Requirement:
What you produce should be every line from the data that includes "CHŁODNICA".
---------- Supplied material ----------
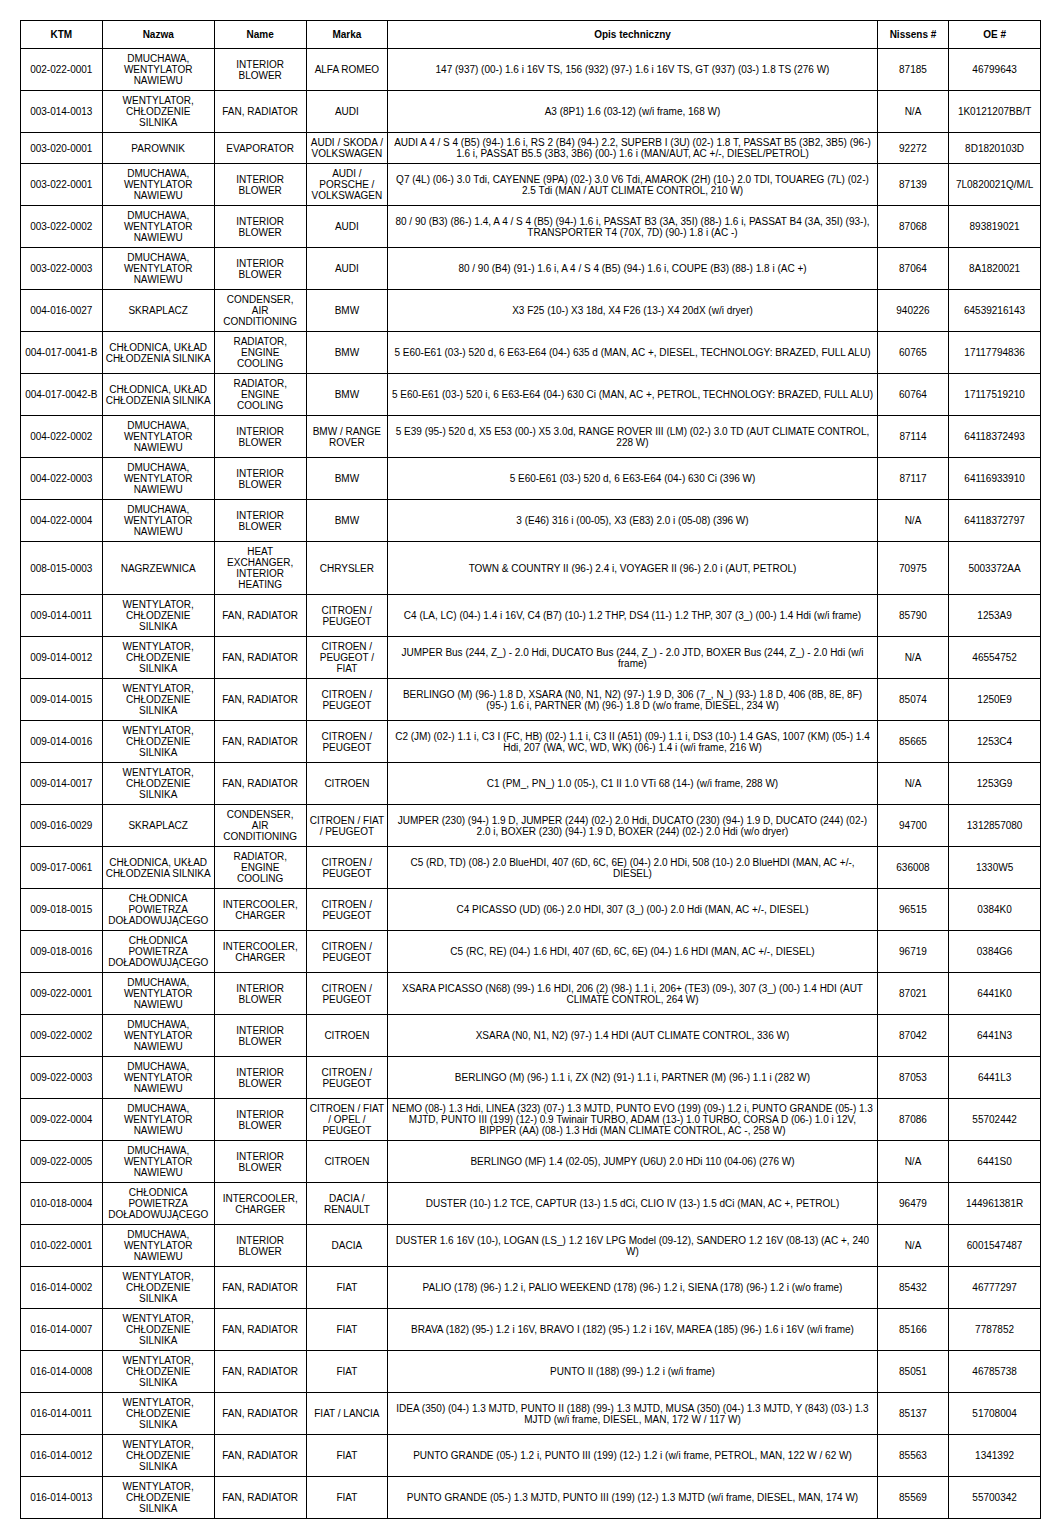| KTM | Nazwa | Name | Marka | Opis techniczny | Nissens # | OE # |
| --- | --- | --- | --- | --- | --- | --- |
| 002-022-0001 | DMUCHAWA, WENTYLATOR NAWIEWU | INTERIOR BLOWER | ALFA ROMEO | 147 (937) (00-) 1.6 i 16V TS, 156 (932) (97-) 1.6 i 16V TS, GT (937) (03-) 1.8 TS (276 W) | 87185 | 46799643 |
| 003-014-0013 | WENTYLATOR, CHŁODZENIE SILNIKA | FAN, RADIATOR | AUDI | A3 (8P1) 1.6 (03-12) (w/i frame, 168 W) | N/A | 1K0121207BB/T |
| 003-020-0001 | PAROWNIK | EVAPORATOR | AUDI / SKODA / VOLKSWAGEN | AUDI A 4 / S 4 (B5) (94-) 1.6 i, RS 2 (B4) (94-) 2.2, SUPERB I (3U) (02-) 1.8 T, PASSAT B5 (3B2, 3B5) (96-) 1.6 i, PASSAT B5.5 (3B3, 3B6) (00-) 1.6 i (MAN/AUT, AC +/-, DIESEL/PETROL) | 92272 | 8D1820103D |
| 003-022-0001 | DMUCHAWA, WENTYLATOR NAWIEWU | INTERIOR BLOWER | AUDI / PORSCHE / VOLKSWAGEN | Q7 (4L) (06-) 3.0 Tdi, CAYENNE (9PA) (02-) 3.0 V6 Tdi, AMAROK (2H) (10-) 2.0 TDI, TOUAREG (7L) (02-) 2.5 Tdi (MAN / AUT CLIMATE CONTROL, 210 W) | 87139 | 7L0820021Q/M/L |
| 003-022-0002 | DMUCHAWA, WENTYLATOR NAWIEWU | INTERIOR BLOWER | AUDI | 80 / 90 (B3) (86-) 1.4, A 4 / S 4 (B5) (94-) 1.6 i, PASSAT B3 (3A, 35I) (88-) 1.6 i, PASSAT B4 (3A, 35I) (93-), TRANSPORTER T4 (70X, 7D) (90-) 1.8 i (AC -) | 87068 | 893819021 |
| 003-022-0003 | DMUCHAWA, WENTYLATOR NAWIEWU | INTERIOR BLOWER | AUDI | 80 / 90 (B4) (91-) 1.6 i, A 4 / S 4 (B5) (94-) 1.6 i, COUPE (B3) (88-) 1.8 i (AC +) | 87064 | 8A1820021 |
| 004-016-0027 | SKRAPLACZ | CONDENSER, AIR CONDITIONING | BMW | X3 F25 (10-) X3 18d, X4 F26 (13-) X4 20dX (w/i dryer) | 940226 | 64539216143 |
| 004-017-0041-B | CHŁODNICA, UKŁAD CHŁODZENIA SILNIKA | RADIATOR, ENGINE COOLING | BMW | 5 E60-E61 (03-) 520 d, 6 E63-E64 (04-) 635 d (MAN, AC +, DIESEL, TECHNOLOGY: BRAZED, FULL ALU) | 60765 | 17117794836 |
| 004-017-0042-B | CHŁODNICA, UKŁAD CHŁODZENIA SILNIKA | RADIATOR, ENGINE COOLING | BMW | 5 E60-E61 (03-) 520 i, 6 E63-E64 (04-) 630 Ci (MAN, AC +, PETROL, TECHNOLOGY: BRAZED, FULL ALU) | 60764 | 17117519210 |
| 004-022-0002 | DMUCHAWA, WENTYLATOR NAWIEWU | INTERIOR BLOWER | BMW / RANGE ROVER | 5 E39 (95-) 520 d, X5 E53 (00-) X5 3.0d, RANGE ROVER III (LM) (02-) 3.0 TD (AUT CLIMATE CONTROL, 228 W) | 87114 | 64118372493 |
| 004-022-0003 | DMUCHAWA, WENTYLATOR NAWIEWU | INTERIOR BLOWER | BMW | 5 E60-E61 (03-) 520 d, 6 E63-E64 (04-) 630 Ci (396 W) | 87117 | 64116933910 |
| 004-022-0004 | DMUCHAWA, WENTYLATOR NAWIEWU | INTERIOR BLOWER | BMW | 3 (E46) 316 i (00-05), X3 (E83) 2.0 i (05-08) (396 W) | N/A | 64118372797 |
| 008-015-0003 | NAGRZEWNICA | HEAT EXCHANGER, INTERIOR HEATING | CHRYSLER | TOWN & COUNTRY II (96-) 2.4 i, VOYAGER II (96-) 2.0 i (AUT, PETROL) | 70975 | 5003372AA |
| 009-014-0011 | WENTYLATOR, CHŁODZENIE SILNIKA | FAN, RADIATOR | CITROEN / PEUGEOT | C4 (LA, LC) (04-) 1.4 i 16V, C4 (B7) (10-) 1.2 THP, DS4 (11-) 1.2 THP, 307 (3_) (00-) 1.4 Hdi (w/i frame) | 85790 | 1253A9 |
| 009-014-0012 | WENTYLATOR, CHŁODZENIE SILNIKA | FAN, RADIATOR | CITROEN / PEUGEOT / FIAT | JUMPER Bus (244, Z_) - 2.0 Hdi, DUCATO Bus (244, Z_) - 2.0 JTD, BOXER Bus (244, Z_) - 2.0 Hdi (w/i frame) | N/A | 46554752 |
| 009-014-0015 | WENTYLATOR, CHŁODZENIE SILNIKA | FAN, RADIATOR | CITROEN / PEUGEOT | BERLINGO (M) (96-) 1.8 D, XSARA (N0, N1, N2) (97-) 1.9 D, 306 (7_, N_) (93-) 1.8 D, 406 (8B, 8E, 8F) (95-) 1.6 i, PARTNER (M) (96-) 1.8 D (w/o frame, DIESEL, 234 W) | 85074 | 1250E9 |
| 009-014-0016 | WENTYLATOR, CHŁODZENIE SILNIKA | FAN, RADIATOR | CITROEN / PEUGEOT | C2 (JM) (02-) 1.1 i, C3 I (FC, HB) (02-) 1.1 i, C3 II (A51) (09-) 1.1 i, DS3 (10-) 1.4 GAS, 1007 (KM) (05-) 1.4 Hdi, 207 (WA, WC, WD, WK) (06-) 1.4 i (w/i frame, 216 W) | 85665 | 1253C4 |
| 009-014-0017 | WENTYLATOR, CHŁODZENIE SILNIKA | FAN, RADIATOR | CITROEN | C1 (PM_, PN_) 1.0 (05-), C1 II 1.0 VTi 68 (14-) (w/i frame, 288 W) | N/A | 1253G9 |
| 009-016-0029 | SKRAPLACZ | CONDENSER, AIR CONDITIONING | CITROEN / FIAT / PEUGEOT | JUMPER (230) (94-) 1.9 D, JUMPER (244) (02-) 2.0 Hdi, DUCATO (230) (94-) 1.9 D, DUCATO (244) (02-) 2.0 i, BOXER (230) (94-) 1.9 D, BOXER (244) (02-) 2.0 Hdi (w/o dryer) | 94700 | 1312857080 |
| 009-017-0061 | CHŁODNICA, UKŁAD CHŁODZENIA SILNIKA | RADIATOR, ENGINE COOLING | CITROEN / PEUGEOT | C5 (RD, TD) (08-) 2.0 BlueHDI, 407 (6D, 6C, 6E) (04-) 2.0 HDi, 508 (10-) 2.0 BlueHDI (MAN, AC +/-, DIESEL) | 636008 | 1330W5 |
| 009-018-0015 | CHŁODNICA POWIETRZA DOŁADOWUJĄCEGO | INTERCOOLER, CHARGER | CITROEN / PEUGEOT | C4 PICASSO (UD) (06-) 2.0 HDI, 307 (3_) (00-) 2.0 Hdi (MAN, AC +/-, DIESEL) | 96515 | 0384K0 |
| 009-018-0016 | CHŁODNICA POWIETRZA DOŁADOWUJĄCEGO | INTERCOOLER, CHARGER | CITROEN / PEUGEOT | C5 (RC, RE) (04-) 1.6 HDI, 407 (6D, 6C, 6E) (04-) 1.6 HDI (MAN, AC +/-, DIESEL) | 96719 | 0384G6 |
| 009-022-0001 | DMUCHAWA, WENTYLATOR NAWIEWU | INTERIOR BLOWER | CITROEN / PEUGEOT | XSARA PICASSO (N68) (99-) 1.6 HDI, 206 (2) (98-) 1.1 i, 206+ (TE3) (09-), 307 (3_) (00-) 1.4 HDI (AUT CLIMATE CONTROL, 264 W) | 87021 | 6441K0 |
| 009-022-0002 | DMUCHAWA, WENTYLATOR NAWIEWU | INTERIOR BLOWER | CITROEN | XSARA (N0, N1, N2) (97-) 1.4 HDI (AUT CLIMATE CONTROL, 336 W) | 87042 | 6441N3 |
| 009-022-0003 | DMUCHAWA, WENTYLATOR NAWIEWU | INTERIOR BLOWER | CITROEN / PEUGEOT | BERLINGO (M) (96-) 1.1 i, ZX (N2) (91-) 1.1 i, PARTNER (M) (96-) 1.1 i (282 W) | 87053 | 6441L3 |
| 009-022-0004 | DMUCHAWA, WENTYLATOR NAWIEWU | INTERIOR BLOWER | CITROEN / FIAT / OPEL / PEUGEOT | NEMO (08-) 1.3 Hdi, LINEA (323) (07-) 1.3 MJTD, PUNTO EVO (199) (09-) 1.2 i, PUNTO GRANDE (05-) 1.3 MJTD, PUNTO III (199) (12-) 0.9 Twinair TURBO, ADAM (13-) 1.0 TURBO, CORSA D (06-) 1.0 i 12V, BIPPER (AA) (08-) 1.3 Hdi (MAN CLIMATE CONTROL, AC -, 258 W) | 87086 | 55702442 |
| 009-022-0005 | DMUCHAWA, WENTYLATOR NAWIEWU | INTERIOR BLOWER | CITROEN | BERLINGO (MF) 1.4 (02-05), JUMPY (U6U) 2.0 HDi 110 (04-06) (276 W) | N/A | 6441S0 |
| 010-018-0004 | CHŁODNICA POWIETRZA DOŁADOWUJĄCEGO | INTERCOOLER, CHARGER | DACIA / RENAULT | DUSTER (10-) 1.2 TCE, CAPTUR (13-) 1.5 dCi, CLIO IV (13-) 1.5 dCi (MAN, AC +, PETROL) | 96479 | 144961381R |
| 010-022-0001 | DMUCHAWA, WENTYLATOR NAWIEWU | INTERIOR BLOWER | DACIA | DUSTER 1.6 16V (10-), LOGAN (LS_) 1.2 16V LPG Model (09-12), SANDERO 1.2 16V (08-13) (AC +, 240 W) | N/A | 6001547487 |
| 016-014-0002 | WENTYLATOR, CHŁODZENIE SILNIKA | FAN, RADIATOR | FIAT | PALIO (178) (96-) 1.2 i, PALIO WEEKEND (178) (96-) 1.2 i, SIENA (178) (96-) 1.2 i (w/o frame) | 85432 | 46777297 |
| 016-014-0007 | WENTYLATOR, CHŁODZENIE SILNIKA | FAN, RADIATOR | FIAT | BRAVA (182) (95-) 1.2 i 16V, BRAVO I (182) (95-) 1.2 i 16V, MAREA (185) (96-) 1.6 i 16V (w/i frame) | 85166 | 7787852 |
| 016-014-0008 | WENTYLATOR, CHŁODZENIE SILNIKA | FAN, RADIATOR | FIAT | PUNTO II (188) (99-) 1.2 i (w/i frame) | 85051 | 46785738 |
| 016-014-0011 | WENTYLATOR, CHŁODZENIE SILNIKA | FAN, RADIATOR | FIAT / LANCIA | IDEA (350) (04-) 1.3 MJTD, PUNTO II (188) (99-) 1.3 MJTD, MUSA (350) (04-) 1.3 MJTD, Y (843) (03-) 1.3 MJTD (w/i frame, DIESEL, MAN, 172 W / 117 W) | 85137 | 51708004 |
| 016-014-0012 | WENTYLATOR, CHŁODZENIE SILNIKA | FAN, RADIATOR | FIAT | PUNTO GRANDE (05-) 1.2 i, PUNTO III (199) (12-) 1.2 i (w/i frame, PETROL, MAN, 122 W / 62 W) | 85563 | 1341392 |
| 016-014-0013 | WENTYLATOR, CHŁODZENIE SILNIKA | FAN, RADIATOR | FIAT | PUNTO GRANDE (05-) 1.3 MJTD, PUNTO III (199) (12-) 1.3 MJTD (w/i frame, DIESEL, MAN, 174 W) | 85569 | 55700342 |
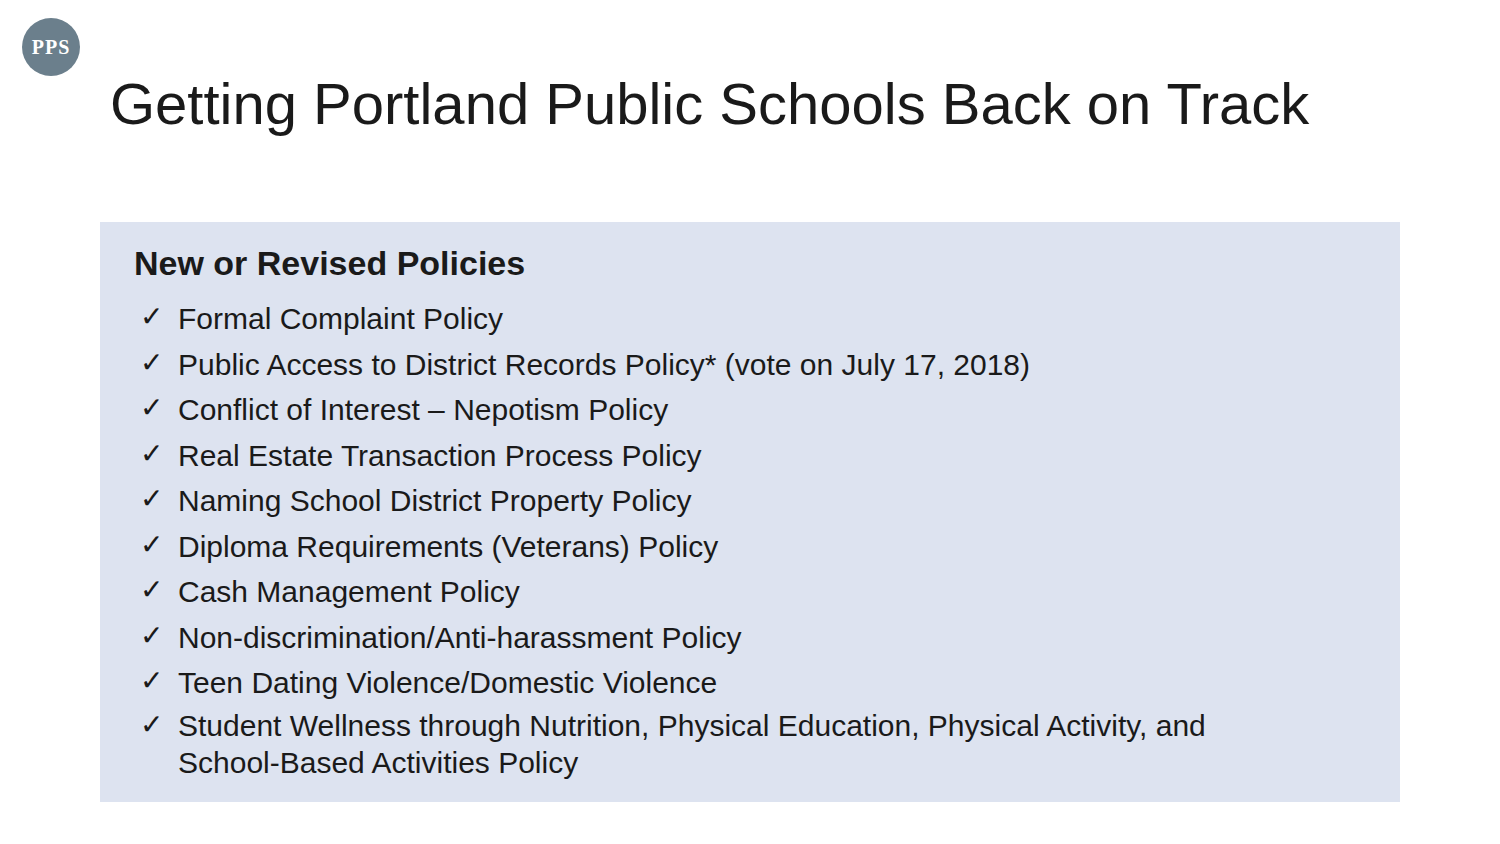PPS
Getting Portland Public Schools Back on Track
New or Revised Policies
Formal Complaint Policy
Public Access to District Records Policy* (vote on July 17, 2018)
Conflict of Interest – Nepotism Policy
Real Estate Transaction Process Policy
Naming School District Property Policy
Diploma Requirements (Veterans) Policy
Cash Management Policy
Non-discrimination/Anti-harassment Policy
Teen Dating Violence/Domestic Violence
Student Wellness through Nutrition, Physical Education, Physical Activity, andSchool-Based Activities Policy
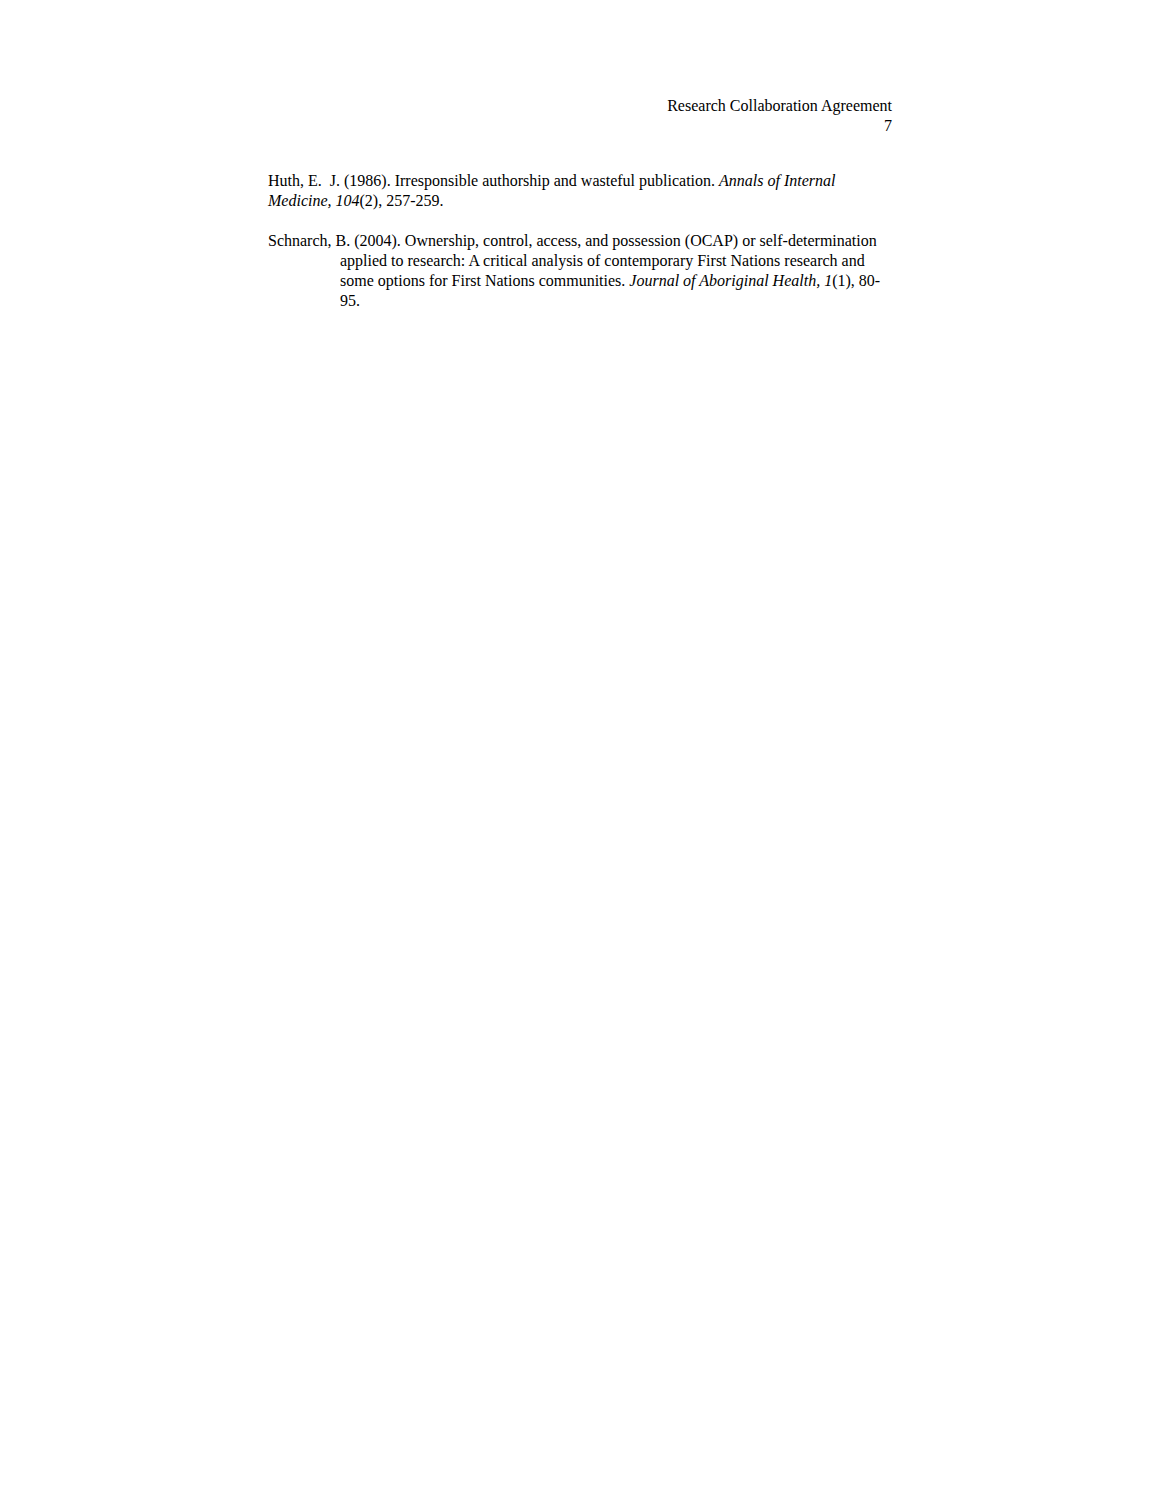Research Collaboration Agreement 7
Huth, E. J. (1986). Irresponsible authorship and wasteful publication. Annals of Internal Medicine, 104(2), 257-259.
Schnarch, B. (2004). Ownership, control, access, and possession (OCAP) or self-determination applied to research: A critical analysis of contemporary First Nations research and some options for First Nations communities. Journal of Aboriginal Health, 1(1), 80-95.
----------
Output below:
| 004-017-0041-B | CHŁODNICA, UKŁAD CHŁODZENIA SILNIKA | RADIATOR, ENGINE COOLING | BMW | 5 E60-E61 (03-) 520 d, 6 E63-E64 (04-) 635 d (MAN, AC +, DIESEL, TECHNOLOGY: BRAZED, FULL ALU) | 60765 | 17117794836 |
| 004-017-0042-B | CHŁODNICA, UKŁAD CHŁODZENIA SILNIKA | RADIATOR, ENGINE COOLING | BMW | 5 E60-E61 (03-) 520 i, 6 E63-E64 (04-) 630 Ci (MAN, AC +, PETROL, TECHNOLOGY: BRAZED, FULL ALU) | 60764 | 17117519210 |
| 009-017-0061 | CHŁODNICA, UKŁAD CHŁODZENIA SILNIKA | RADIATOR, ENGINE COOLING | CITROEN / PEUGEOT | C5 (RD, TD) (08-) 2.0 BlueHDI, 407 (6D, 6C, 6E) (04-) 2.0 HDi, 508 (10-) 2.0 BlueHDI (MAN, AC +/-, DIESEL) | 636008 | 1330W5 |
| 009-018-0015 | CHŁODNICA POWIETRZA DOŁADOWUJĄCEGO | INTERCOOLER, CHARGER | CITROEN / PEUGEOT | C4 PICASSO (UD) (06-) 2.0 HDI, 307 (3_) (00-) 2.0 Hdi (MAN, AC +/-, DIESEL) | 96515 | 0384K0 |
| 009-018-0016 | CHŁODNICA POWIETRZA DOŁADOWUJĄCEGO | INTERCOOLER, CHARGER | CITROEN / PEUGEOT | C5 (RC, RE) (04-) 1.6 HDI, 407 (6D, 6C, 6E) (04-) 1.6 HDI (MAN, AC +/-, DIESEL) | 96719 | 0384G6 |
| 010-018-0004 | CHŁODNICA POWIETRZA DOŁADOWUJĄCEGO | INTERCOOLER, CHARGER | DACIA / RENAULT | DUSTER (10-) 1.2 TCE, CAPTUR (13-) 1.5 dCi, CLIO IV (13-) 1.5 dCi (MAN, AC +, PETROL) | 96479 | 144961381R |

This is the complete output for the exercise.